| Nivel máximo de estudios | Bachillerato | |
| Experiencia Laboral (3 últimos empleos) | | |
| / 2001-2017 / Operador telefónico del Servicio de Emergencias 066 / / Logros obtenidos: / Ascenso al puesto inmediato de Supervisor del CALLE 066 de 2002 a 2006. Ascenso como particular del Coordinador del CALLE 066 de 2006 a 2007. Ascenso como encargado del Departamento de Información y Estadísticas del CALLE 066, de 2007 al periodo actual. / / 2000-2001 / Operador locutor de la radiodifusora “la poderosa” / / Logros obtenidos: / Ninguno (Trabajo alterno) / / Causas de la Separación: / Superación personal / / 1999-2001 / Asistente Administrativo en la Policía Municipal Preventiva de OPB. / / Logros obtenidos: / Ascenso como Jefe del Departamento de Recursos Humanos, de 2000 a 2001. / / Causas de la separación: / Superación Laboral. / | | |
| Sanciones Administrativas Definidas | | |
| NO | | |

═══

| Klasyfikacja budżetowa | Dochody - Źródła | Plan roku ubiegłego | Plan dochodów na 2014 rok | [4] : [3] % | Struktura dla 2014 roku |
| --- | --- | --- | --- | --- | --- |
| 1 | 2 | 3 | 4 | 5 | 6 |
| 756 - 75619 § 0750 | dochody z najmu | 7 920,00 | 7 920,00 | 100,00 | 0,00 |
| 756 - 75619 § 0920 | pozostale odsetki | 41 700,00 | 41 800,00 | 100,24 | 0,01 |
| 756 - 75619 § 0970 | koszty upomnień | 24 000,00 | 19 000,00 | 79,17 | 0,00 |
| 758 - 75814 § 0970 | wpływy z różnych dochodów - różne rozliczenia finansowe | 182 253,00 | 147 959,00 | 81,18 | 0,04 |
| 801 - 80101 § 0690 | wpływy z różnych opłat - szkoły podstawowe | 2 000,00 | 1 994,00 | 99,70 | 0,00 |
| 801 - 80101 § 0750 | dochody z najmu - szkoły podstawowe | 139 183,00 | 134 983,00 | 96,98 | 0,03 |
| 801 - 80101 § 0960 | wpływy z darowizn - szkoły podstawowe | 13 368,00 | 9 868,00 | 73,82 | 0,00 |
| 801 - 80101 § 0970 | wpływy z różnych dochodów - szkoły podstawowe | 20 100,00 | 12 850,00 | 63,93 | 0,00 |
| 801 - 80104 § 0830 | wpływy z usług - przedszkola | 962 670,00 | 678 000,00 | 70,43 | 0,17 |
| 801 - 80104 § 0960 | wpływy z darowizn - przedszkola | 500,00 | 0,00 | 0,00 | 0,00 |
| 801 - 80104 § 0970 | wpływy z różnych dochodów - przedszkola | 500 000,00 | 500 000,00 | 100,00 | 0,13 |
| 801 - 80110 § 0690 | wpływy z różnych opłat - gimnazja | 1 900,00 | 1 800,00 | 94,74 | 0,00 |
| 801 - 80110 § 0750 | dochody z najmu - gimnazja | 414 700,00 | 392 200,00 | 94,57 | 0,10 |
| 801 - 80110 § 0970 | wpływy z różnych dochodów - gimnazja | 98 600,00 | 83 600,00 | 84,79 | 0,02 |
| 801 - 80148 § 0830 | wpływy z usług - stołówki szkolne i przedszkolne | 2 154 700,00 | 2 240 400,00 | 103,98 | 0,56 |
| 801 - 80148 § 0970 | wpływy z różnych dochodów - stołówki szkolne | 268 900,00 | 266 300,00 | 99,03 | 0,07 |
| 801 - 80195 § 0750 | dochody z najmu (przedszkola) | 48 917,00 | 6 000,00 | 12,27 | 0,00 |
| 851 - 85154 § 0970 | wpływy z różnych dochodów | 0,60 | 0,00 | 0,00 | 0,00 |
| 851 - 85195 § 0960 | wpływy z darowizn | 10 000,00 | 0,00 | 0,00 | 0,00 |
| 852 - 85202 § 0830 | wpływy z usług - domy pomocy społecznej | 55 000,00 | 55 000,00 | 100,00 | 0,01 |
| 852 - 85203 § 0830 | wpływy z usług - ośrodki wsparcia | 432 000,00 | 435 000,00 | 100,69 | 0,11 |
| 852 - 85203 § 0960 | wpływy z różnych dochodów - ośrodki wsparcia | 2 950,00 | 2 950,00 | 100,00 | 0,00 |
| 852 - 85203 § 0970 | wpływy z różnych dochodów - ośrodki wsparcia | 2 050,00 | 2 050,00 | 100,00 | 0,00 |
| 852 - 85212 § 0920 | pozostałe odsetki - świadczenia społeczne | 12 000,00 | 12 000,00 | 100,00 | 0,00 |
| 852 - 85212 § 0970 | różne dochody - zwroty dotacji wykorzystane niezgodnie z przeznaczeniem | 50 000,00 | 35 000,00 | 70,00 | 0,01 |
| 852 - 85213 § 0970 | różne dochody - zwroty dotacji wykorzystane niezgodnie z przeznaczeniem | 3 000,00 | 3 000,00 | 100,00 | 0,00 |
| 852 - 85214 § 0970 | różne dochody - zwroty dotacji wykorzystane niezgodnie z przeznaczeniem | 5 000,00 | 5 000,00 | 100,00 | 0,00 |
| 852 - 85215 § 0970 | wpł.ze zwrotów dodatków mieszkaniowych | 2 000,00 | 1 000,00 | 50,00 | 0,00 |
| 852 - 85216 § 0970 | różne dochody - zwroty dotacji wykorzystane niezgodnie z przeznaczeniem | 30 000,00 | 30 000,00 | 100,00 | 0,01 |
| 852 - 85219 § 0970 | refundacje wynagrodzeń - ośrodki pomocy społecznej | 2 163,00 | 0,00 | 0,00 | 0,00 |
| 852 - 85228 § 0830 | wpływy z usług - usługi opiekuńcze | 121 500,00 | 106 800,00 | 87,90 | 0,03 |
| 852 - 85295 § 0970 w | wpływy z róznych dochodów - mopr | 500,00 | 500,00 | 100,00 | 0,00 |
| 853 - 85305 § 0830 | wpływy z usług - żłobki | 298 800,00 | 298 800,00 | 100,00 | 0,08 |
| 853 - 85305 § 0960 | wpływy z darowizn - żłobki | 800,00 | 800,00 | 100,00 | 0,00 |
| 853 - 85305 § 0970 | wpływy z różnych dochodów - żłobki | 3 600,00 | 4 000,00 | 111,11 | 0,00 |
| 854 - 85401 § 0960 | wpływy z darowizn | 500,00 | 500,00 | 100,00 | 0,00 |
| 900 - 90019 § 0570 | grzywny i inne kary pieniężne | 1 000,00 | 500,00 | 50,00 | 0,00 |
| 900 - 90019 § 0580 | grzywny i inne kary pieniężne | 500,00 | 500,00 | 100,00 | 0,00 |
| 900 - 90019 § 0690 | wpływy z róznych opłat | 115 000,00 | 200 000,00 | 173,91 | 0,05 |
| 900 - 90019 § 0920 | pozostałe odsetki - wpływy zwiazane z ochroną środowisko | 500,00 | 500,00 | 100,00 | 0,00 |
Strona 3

═══

What you have to do: The response should be the listing above, limited to the lines between the one holding "920,00 | 100,00 | 0,00 |" and the one holding "79,17 | 0,00 |", inclusive, reproduced exactly.

Solution for this problem:
| 756 - 75619 § 0750 | dochody z najmu | 7 920,00 | 7 920,00 | 100,00 | 0,00 |
| 756 - 75619 § 0920 | pozostale odsetki | 41 700,00 | 41 800,00 | 100,24 | 0,01 |
| 756 - 75619 § 0970 | koszty upomnień | 24 000,00 | 19 000,00 | 79,17 | 0,00 |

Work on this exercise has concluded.